## JOB
Return every line of the listing below without changing anything, but leave the pictures out.
— BEGIN EXERCISE MATERIALS —
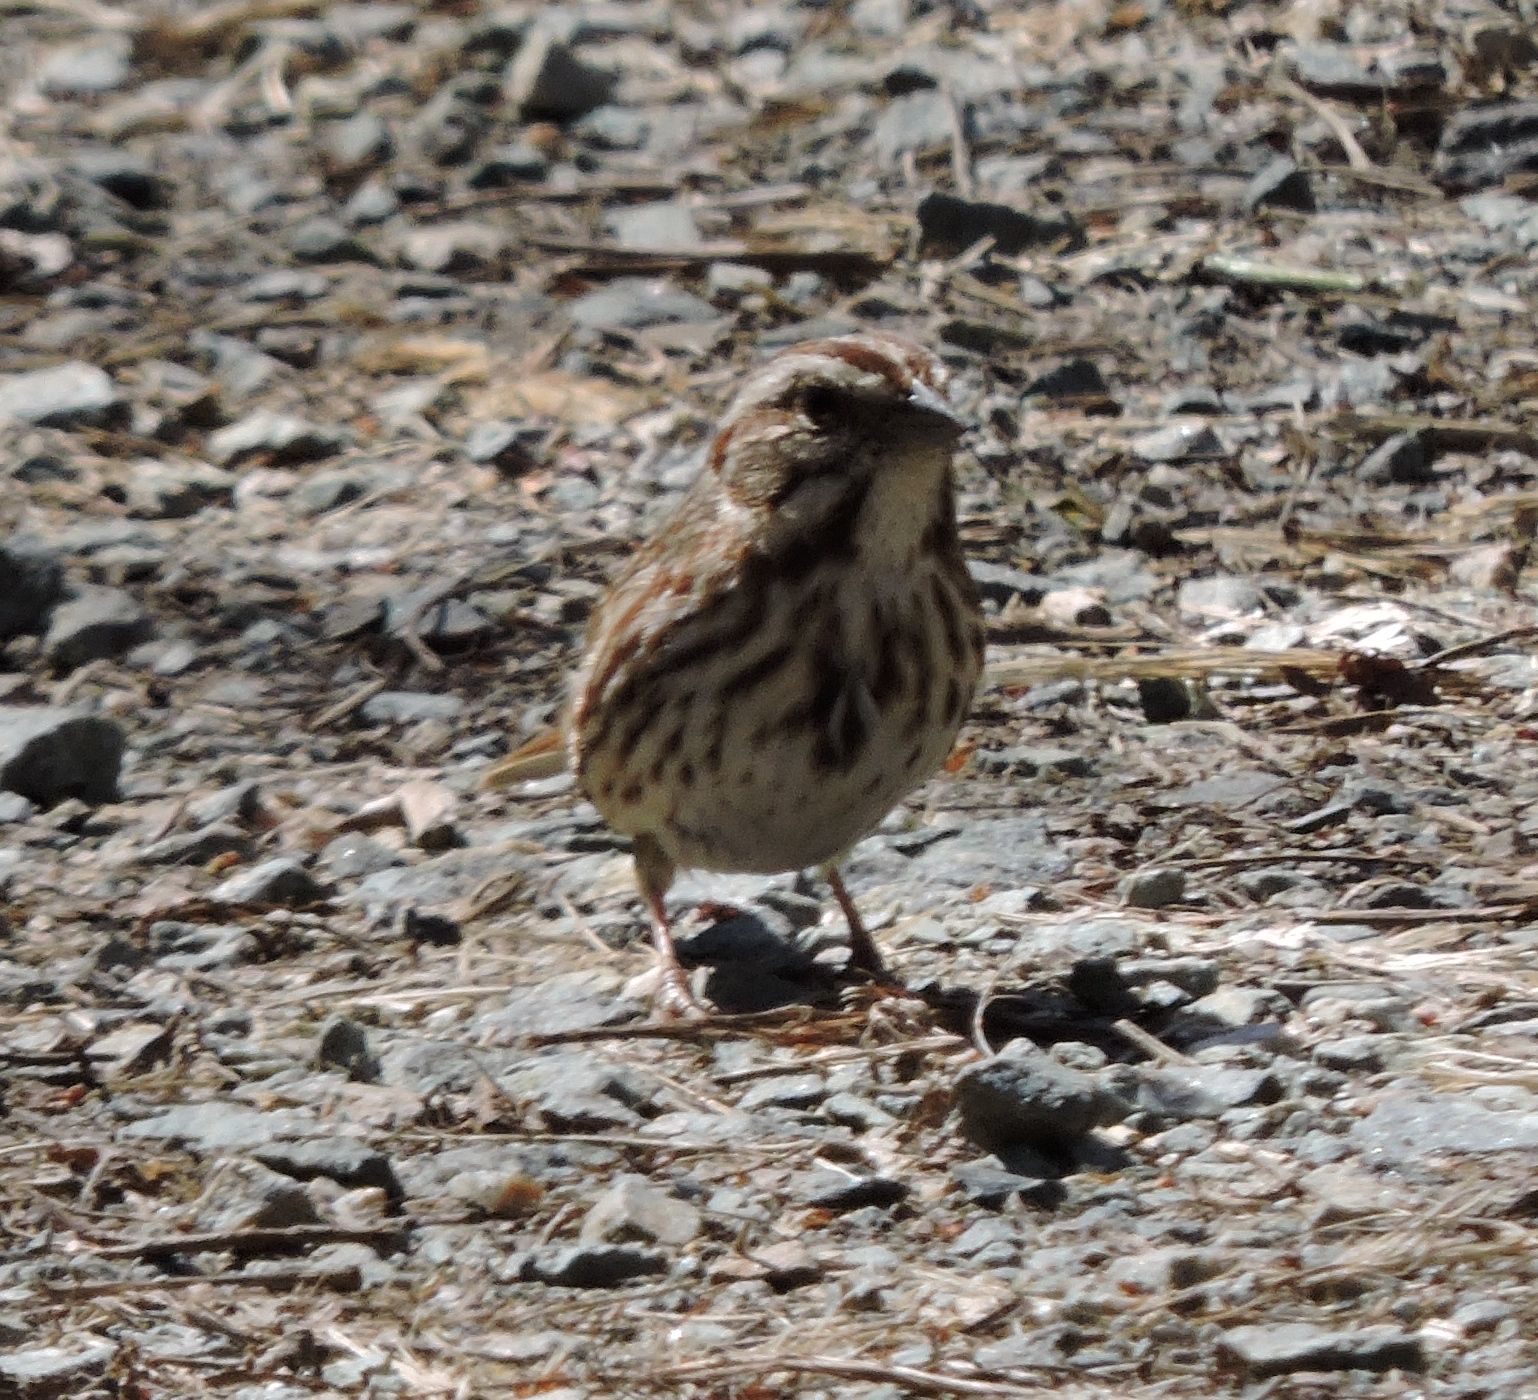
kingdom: Animalia
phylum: Chordata
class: Aves
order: Passeriformes
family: Passerellidae
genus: Melospiza
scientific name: Melospiza melodia
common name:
— END EXERCISE MATERIALS —
## FULL SOLUTION
kingdom: Animalia
phylum: Chordata
class: Aves
order: Passeriformes
family: Passerellidae
genus: Melospiza
scientific name: Melospiza melodia
common name:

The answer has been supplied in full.